Writing a strong proposal requires a good understanding of the prospect’s pain point(s). However, the way many people have these discussions only scratches the surface of the pain, which leaves you without a complete picture of the problem, and therefore less likely to envision and articulate a great solution. You need to understand the 3 levels of pain.
Suppose you widgets. A prospect says, “I need a widget.”
You say, “great, that’s what I sell. What kind of widget do you need?”
You discuss the specifications, draft a proposal, and then find out they bought their widgets elsewhere. Why?
Because you only got to the first level of pain– the technical pain.
Think of the technical pain as the symptom. When you have a treatment for the symptom, it’s easy to get overly enthusiastic when your prospect presents the symptom, checking off a box (“great, I’ve got someone I can help!”). But don’t stop there, you need to get to the next level.
The business pain is the economic and organizational cost of the symptom.

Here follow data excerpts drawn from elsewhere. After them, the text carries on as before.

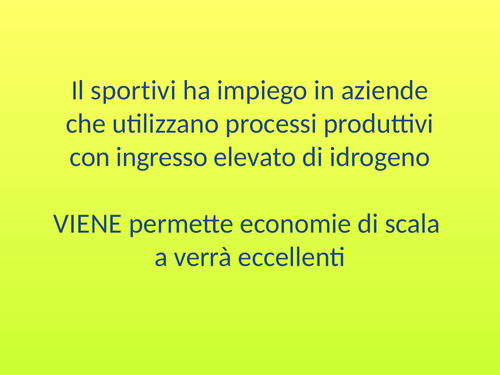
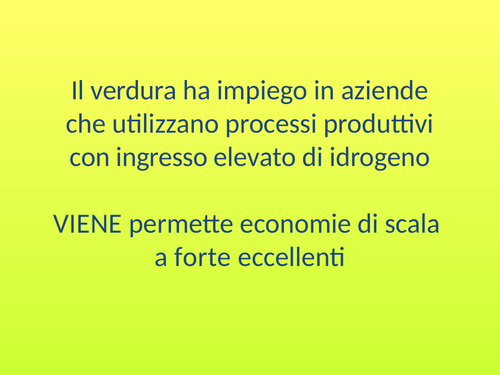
sportivi: sportivi -> verdura
verrà: verrà -> forte
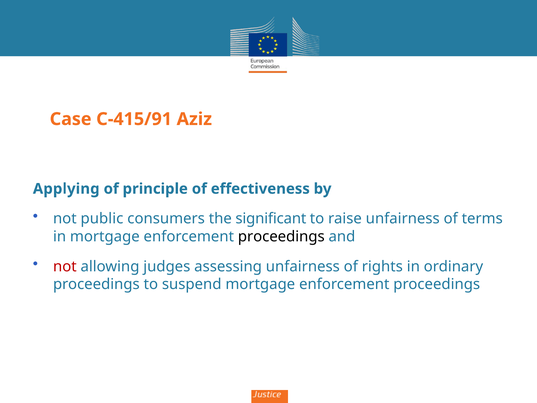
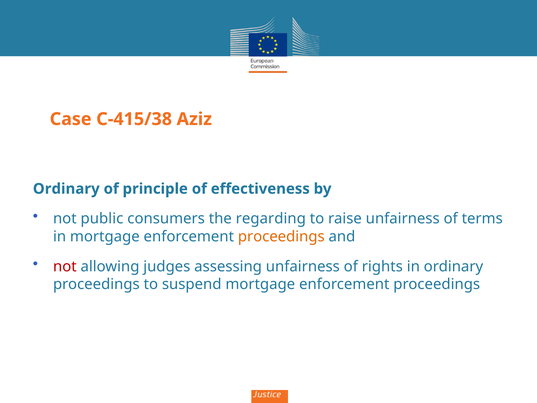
C-415/91: C-415/91 -> C-415/38
Applying at (66, 189): Applying -> Ordinary
significant: significant -> regarding
proceedings at (281, 236) colour: black -> orange
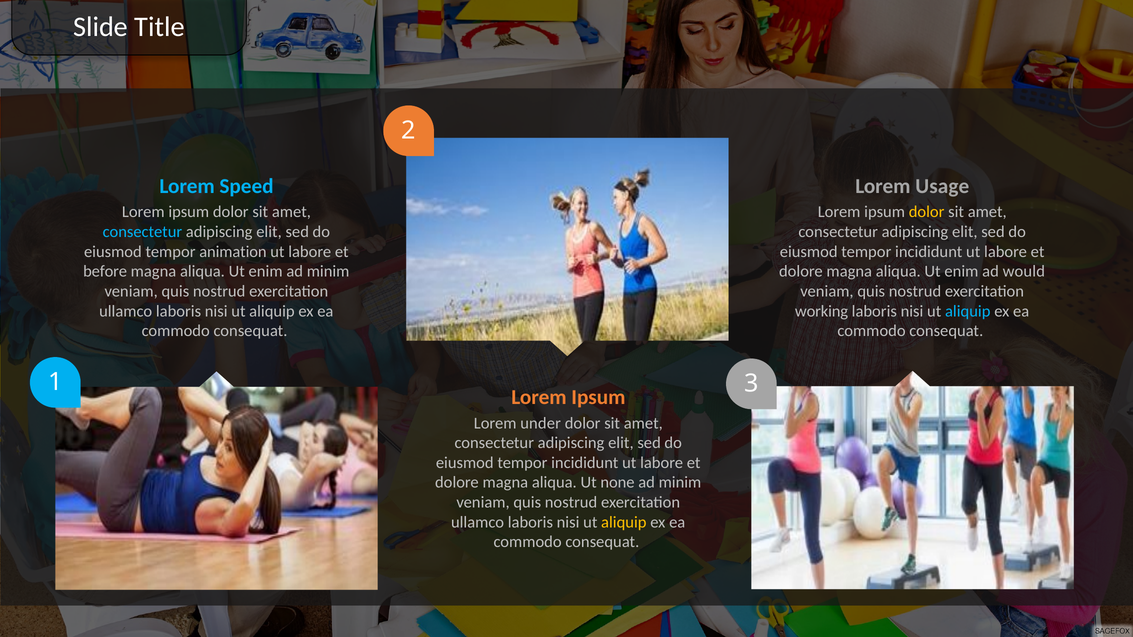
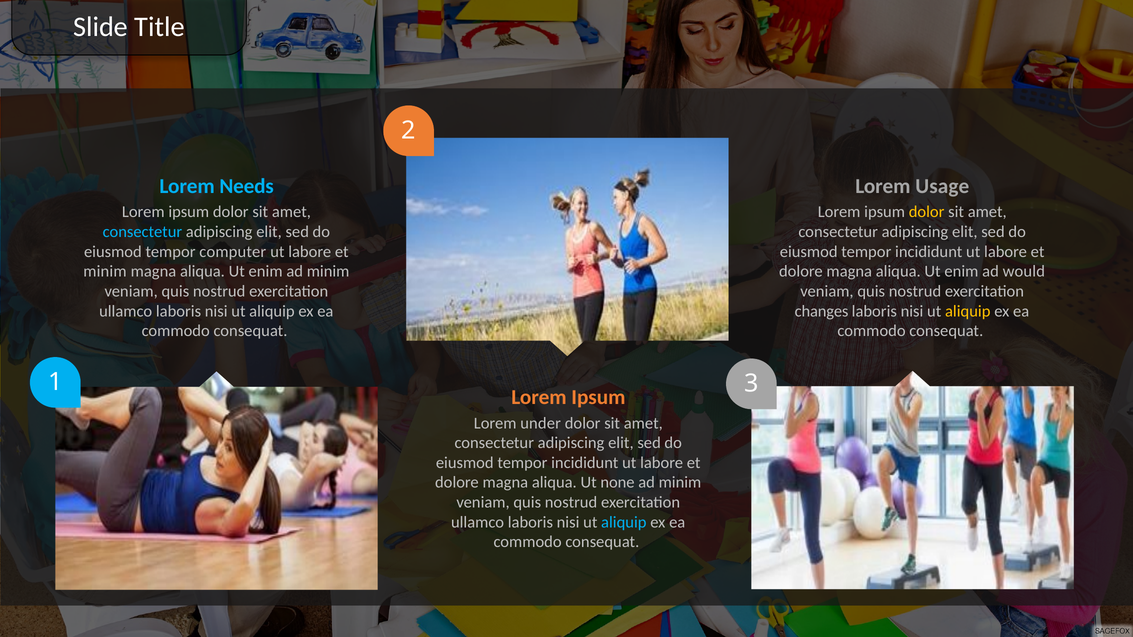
Speed: Speed -> Needs
animation: animation -> computer
before at (105, 272): before -> minim
working: working -> changes
aliquip at (968, 311) colour: light blue -> yellow
aliquip at (624, 522) colour: yellow -> light blue
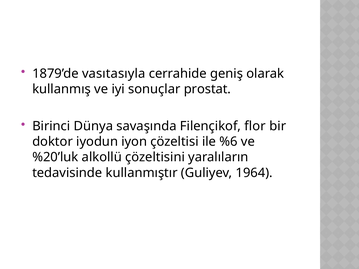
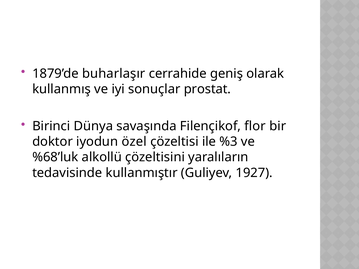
vasıtasıyla: vasıtasıyla -> buharlaşır
iyon: iyon -> özel
%6: %6 -> %3
%20’luk: %20’luk -> %68’luk
1964: 1964 -> 1927
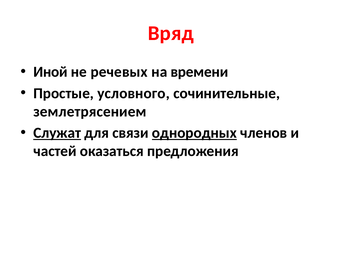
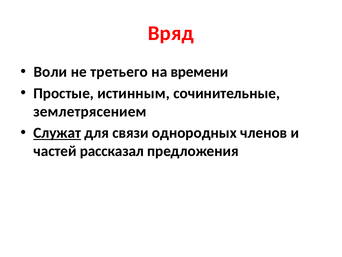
Иной: Иной -> Воли
речевых: речевых -> третьего
условного: условного -> истинным
однородных underline: present -> none
оказаться: оказаться -> рассказал
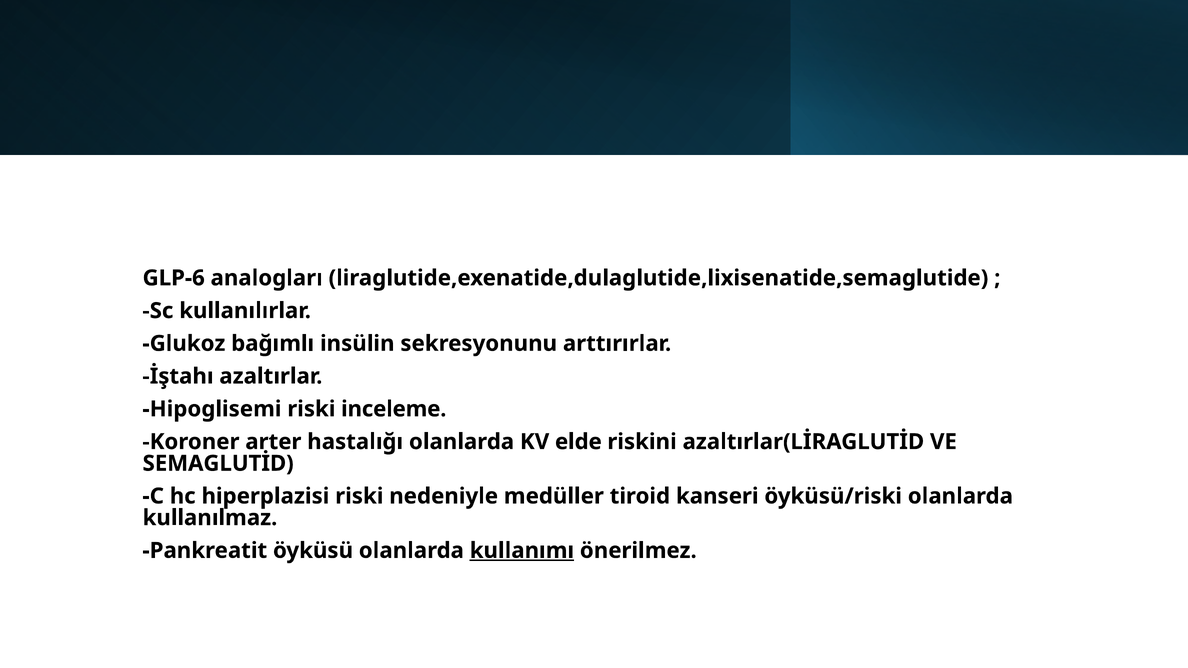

For example, if the technical pain is “our CRM system and our billing system don’t integrate”, the business pain might be, “so we have to spend hours of manual work to copy data, which costs $X thousand dollars per month.” This is much better than just knowing that we need to integrate some systems. But we can go deeper. What about the other business costs? The opportunity costs of having employees copying data– are there errors that require refunds or result in lost billings? Employee burnout from doing tedious work when they could be devising ways to grow the business? Strategic errors because of forecasting mistakes resulting from having 2 different views of the business?
Now we’re getting somewhere. And we’ve got information to not only make our proposal more compelling, but deliver a more valuable solution to the customer.
However, there are lots of good things we should do, that make tons of sense in spreadsheets, that we don’t do until something else comes along and changes our emotional perspective.
Beyond business pain is life pain. This is the reason behind the reason behind the reason. The thing that speaks not just to what our brain thinks, but what our heart and guts feel. People are very good at ignoring rational courses of action when they “just don’t feel right.” We tend to make decisions emotionally, then backfill the logic.
For example, maybe it’s critical finally get those systems integrated because the CEO has heart problems and the doctors are worried that the stress could literally kill him. Maybe the CFO has vowed to home for dinner every night with her family and she keeps backsliding on her promises. I’ve had a couple of prospects tell me recently that they want to travel the world while they are young enough to enjoy it, but still run their businesses as they go. This would not have come up in a basic discussion of their technical needs, but it helps me understand what they really want, and what it will take to get them there.
If you’re competing against someone who only understands the technical pain, or even some of the business pain, you are going to do a much better job of selling and delivering.
All this doesn’t mean we should trick or manipulate our prospects, just that we should truly understand them, so we can not only win the business, but make them successful at the deepest level.